WHAT NEEDS TO BE DONE: Tally the lines in the following entries that include the word "TOUCHPAD"; state only the total.

--- RECORDS PROVIDED Enclosed Below ---

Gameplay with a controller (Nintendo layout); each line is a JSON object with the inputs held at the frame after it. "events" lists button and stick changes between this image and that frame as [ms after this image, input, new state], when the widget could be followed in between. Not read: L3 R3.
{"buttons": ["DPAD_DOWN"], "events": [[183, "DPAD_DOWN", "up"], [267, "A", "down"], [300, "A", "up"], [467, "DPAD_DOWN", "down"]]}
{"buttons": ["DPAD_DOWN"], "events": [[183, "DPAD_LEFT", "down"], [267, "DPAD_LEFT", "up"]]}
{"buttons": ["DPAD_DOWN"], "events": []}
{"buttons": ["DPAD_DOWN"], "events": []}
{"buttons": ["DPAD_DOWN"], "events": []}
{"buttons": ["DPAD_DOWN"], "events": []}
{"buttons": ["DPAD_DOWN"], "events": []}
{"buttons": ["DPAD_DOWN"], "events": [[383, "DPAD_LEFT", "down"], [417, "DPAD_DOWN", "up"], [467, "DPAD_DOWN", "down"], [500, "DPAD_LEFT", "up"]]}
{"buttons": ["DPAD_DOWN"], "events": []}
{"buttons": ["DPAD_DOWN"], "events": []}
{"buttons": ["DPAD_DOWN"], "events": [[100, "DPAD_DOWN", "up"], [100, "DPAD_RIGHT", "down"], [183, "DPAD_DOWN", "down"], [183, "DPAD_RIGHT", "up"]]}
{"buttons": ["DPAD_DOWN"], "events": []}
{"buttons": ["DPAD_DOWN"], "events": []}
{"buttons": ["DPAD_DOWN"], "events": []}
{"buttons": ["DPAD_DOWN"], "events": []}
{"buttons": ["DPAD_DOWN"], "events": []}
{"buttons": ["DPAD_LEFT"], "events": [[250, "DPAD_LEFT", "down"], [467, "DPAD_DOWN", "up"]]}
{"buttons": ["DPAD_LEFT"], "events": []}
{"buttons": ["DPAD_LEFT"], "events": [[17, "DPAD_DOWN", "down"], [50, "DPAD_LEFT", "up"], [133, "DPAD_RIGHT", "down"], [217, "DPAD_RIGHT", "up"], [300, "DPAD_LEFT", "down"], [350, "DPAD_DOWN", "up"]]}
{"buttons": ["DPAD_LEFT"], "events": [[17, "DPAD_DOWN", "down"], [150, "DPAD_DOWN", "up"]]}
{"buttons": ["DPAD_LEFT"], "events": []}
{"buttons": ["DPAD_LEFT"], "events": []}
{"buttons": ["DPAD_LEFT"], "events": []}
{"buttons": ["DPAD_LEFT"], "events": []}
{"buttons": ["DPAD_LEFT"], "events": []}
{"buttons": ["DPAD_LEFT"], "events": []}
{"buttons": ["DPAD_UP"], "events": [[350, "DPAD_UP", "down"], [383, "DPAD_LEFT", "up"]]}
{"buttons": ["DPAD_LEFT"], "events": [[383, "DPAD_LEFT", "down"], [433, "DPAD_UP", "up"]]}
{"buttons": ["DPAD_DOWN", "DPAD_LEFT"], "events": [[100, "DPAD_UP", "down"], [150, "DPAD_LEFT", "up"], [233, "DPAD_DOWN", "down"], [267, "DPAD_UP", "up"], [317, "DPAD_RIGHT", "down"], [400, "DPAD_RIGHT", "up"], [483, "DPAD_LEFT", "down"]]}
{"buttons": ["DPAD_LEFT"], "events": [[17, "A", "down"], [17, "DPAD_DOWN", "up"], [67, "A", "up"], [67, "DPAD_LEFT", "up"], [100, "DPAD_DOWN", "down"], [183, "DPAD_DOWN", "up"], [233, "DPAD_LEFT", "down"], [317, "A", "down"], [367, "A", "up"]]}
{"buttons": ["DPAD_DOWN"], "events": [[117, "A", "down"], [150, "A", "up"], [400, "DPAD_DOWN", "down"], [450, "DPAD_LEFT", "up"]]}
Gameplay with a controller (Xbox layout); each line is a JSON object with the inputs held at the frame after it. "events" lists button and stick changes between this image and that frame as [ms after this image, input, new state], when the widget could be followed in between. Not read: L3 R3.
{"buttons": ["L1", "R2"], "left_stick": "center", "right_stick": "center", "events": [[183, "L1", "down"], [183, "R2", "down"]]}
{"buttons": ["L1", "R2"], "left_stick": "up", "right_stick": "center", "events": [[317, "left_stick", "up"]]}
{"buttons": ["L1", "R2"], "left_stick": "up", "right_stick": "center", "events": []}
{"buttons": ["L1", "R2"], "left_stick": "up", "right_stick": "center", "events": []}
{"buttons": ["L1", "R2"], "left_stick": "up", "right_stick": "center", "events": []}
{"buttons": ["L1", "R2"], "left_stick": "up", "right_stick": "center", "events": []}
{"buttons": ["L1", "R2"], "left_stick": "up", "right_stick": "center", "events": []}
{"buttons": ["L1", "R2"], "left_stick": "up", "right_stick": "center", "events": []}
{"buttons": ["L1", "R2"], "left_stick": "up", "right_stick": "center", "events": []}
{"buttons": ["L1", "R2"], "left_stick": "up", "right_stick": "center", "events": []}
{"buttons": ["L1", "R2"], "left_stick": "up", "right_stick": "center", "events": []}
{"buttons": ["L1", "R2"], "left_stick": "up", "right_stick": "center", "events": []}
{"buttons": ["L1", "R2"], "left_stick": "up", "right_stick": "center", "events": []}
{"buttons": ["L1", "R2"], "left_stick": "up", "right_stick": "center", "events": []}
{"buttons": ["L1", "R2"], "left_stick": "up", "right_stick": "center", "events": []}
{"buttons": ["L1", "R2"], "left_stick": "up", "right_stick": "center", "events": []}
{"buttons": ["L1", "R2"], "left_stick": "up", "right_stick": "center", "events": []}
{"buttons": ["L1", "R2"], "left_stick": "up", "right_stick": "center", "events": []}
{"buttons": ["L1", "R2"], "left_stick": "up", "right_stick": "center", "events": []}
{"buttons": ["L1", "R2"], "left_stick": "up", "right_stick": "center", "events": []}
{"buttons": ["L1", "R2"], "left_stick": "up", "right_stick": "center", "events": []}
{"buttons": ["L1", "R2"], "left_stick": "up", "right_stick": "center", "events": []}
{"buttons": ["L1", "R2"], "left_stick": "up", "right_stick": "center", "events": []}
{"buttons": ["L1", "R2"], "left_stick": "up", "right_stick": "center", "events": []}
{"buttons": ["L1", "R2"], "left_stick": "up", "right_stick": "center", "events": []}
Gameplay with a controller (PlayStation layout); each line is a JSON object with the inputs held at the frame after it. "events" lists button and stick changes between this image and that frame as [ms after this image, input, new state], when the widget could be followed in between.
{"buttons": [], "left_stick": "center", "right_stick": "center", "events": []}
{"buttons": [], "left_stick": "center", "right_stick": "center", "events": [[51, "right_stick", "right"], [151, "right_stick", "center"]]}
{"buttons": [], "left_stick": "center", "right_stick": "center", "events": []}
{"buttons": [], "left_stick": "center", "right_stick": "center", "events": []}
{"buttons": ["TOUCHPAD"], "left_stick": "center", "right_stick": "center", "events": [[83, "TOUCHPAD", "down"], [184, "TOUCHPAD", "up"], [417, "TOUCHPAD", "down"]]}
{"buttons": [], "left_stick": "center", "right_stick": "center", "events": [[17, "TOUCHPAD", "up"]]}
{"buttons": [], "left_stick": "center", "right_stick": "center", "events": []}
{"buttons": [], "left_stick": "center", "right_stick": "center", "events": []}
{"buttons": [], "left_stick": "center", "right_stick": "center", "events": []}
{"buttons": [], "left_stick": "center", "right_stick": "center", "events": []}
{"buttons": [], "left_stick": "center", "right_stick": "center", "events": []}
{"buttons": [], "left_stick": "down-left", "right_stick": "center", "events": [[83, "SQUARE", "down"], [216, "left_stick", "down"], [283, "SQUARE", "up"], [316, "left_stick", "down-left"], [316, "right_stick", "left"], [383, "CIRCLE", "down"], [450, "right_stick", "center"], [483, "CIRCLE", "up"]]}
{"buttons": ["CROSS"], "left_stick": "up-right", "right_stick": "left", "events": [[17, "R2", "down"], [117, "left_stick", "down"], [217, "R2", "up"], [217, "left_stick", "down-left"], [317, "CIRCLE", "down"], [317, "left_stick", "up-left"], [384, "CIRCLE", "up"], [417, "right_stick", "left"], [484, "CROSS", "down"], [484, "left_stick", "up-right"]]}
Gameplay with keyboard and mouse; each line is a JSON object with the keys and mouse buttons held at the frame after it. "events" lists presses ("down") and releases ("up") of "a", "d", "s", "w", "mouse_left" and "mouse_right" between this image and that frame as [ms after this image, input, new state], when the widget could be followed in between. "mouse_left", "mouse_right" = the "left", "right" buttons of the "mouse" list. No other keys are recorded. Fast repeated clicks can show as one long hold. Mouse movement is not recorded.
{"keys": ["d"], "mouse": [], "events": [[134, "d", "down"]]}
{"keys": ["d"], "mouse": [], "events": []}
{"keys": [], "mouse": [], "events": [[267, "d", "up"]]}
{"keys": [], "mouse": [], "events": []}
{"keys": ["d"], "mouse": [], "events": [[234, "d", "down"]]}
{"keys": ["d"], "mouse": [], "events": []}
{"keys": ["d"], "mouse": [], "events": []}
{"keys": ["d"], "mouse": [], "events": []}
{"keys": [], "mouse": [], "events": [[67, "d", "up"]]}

--- End of Enclosed RECORDS PROVIDED ---

TASK RESULT: 2